WordPress.org

Making WordPress.org

Opened 6 years ago

Closed 5 years ago

#257 closed defect (fixed)

Encoding issues in Trac

Reported by: SergeyBiryukov Owned by:
Milestone: Priority: normal
Component: Trac Keywords:
Cc:

Description (last modified by SergeyBiryukov)

Looks like moving to MySQL in #253 introduced some encoding issues.

See weird characters in wp19156:2 (also note the owner name in that ticket), wp21366:3, wp25183:6, wp25669:7.

Summarized in a screenshot. They were all previously displayed correctly. There are probably more, these are just the ones I could find at a glance.

Happy to help with debugging or data conversion if needed.

Attachments (1)

257.png (29.5 KB) - added by SergeyBiryukov 6 years ago.

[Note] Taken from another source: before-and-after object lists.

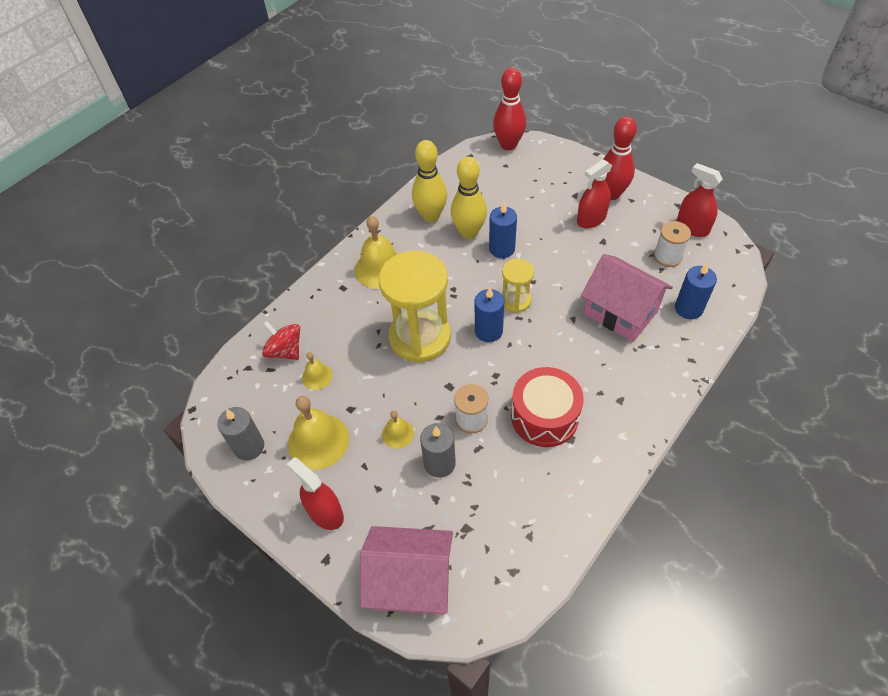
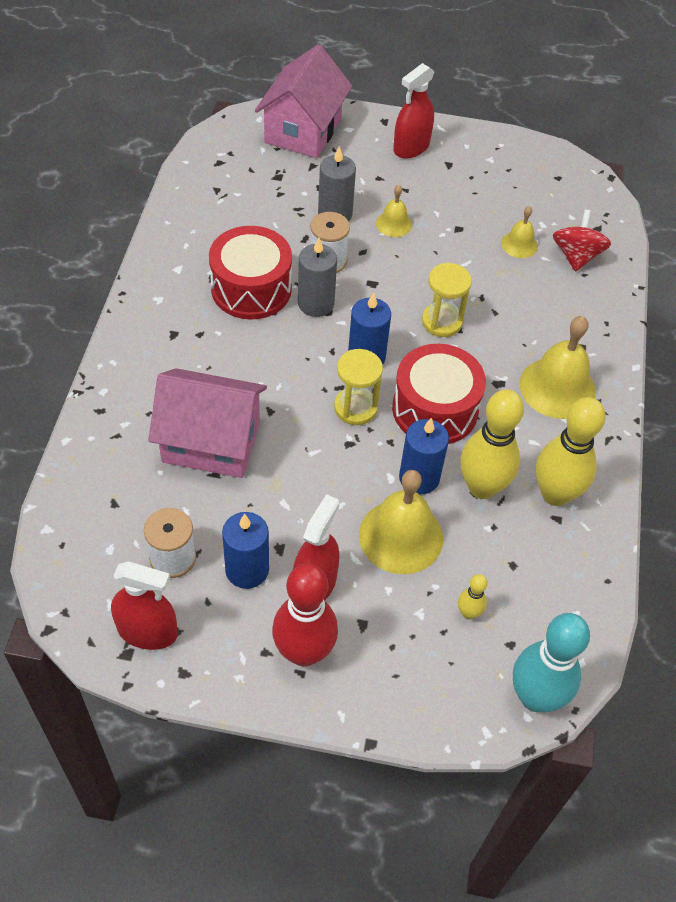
camera: 145 degrees right, 0 degrees up
(249, 447) = (525, 168): grey candle -> grey candle (316, 303)
(285, 351) = (576, 256): red spinning top -> red spinning top turned 90 degrees counterclockwise
(318, 441) = (465, 193): yellow bell -> yellow bell (401, 536)
(325, 513) = (411, 147): red spray bottle -> red spray bottle turned 120 degrees clockwise
(411, 581) = (303, 130): pink house -> pink house turned 45 degrees counterclockwise
(420, 337) = (442, 322): yellow hourglass -> yellow hourglass, size x0.51
(466, 282) = (435, 409): none -> red drum
(508, 145) = (535, 697): red bowling pin -> turquoise bowling pin
(517, 182) = (468, 613): none -> yellow bowling pin
(688, 308) = (120, 481): blue candle -> blue candle (247, 570)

Download all attachments as: .zip

Change History (10)

@SergeyBiryukov
6 years ago

#1 @SergeyBiryukov
6 years ago

I was able to reproduce the same characters by treating UTF-8 data as ISO 8859-1.

#2 @SergeyBiryukov
6 years ago

You can use http://2cyr.com/decode/ to get an idea of what the readable text should look like. Autodetect option works for me, but there are still some invalid sequences (displayed as question marks) due to non-printable characters not being copied correctly.

#3 @SergeyBiryukov
6 years ago

  • Description modified (diff)

#4 @nacin
6 years ago

Yeah, ocean90 also reported this to me. So the good thing is, the DB is correct. Querying the DB directly for any of these gives me proper results. So this appears to be either a connection character set issue or some encoding issue within Trac. I'll dig into this tomorrow and will provide a DB dump of some affected tickets.

#5 @SergeyBiryukov
6 years ago

  • Description modified (diff)

#6 @nacin
6 years ago

Barry figured out what the issue is here (double-encoding). We'll be able to fix this pretty easily; just working on a script for it.

#7 follow-up: @nacin
6 years ago

Note to self (when I fix this, soon) - make sure https://core.trac.wordpress.org/ticket/14647 works.

#8 in reply to: ↑ 7 @nacin
6 years ago

Replying to nacin:

Note to self (when I fix this, soon) - make sure https://core.trac.wordpress.org/ticket/14647 works.

Ah, this was unrelated. Trac got re-compiled when I applied the core patch from #127. This upgraded Genshi (Trac's templating engine) to 0.7, which we had previously downgraded to 0.6.1 for this exact reason.

#9 @nacin
5 years ago

  • Resolution set to fixed
  • Status changed from new to closed

I fixed all of these. Hat-tip to the convert(cast(convert(field using latin1) as binary) using utf8) trick. Was careful to not run it on any post-migration fields as that would cause problems.

Note: See TracTickets for help on using tickets.